Enter that stranger development, and poof! All gone. The Bridgegate Christie can’t do any of that stuff. He can still try. But with a federal investigation hanging over him, he’s not going to be able to lock money people down. Super PACs and state chairs aren’t going to touch him. He still might have to resign, or be impeached. There’s an off chance he could be…indicted!

So the race is on hold. And Christie, even if he is completely exonerated however many months from now, will still be hurt by it and have lost months of momentum.

So who, in the interim, gains momentum? That’s hard to say. Everyone seems to think Jeb Bush. But I don’t know. Bush has the liabilities everyone knows—his last name, mostly, and that fire-in-the-belly business. But he has some other ones as well. It’s been a while now since he was in office—eight years. That’s a pretty long time. Especially when, in that time, conservatism and the Republican Party have undergone the radical transformations they have. He did some things as governor that conservatives like, particularly on school choice and other education questions, and they must have seemed pioneering to people on the right at the time; but now, after everything’s shifted so far rightward? Plus, there’s just something about having been out of the game for that long that makes you less interesting.

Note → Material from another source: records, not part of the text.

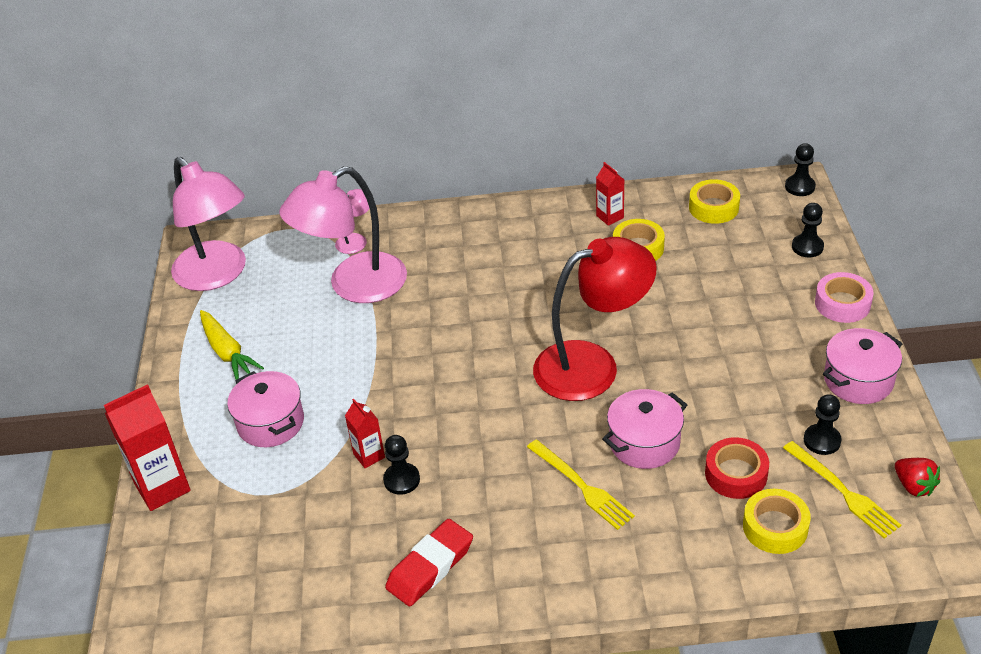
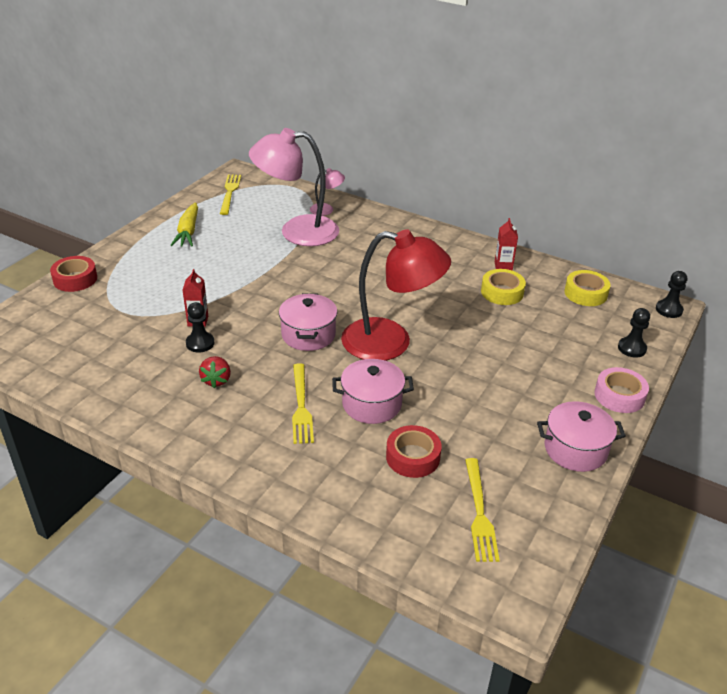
camera: 30 degrees right, 5 degrees down
(162, 487) = (75, 279): red carton -> red tape
(218, 275) = (230, 192): pink lamp -> yellow fork
(271, 423) = (167, 277): pink pot -> pink pot (308, 335)
(430, 566) = (159, 398): red eraser -> none
(775, 527) = (402, 505): yellow tape -> none
(822, 440) = (501, 472): black pawn -> none
(914, 486) = (540, 541): red strawberry -> red strawberry (216, 380)

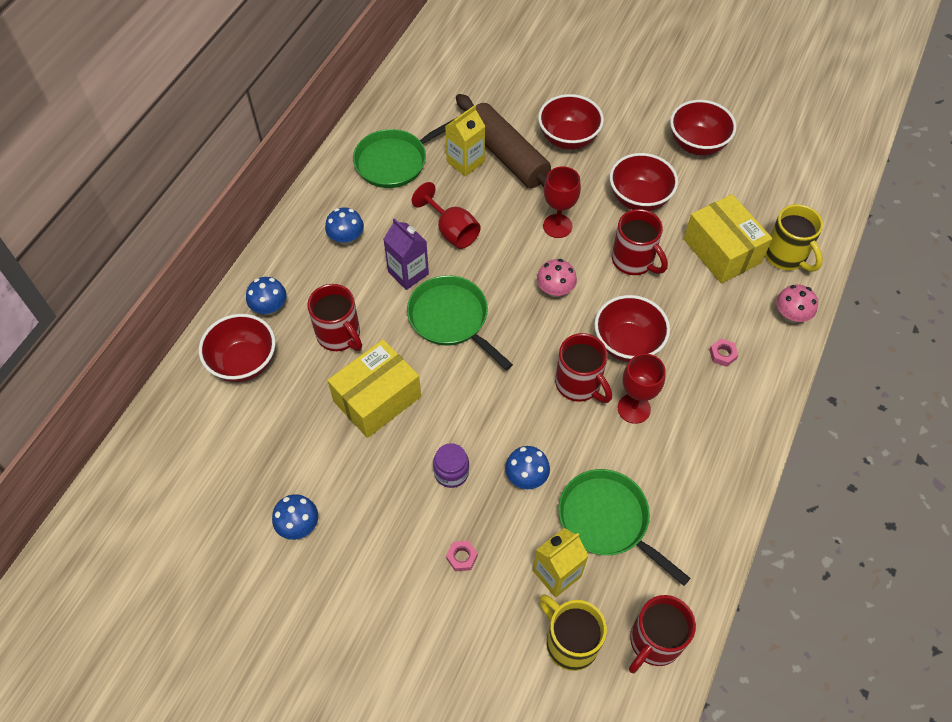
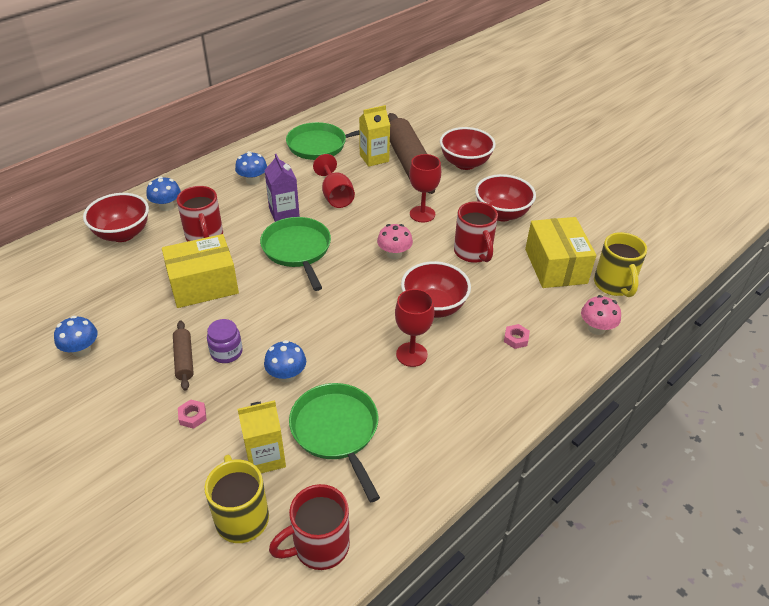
camera: 20 degrees right, 15 degrees down
(413, 497) = (184, 359): none -> brown rolling pin
(579, 384) = (374, 323): red mug -> none
(697, 144) = (572, 191): red bowl -> none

Scott Walker may gain some speed. For one thing, he has to run for reelection this fall, which means he has to spend the next few months talking like a governor, not like a presidential candidate. He leads his potential Democratic opponents, but only by margins in the 47-42 range.  That means, in a blue state, he can’t go around saying the crazy stuff that Republicans jockeying for presidential advantage are given to say. “He gets the big advantage, more than Bush, because he needs the race to start later,” says Grover Norquist of Americans for Tax Reform. So if Walker wins reelection, and Christie can’t string up commitments, then Walker may be looking strong by the end of the year.

Who else? Of the Tea Party Troika here inside the Beltway—Ted Cruz, Marco Rubio, and Rand Paul—it’s starting to look clearer and clearer as if Paul is the most serious one. He has his dad’s national network, and while that didn’t exactly win Pops a ton of votes, it’s an infrastructure to build on. Rubio blew it with immigration, and as for Cruz, I think even most Republicans see that that would be a kamikaze mission.

There are other governors besides Walker. Mike Pence of Indiana, Sam Brownback of Kansas. And don’t forget Rick Perry! And Mike Huckabee, too.

But honestly, who are these people, in national terms? Pence and Brownback are really right wing, and the charisma isn’t exactly shooting out of them. Maybe Perry will speak something more closely to resembling English now that he’s off the pain pills, but he’s way out there ideologically, too. Walker a little less so. But he’s dull. They couldn’t recall him that time because most apolitical people decided a man that boring couldn’t have done something so controversial.

Their problem, which I report to you with no sadness whatsoever, is that as the Republican Party has become more Southern and prairie and more and more right wing, it’s just quit producing plausible presidential candidates. Right-wing Texas may want someone like Rick Perry. Moderate America doesn’t. It’s telling in this regard what’s gone on in Jeb’s own Florida, a state that’s gone from Bush, who could conceivably win a national election under the right circumstances, to hard-right Rick Scott, who couldn’t win 200 Electoral Votes.

They were so lucky to have Christie. He was an anomaly in so many ways. He represents the GOP of about 25 years ago, when it was clearly the dominant electoral party, back when the Reagan Democrats were reliably voting Republican (a lot of them have switched back) and Reagan and G.H.W. Bush were winning states like New Jersey. He’s from the Northeast. He’s got that Reagan Democrat aura. Appeal outside of the usual GOP area codes. Ability to talk to moderates and sound persuasive and common-sensical. Most of all, he’s got the ability to go toe-to-toe with Hillary C.

The angels may come down and declare him innocent. But it doesn’t seem likely, and even if it does happen, he still won’t remotely be the candidate he was two months ago. He’s on the B-list now.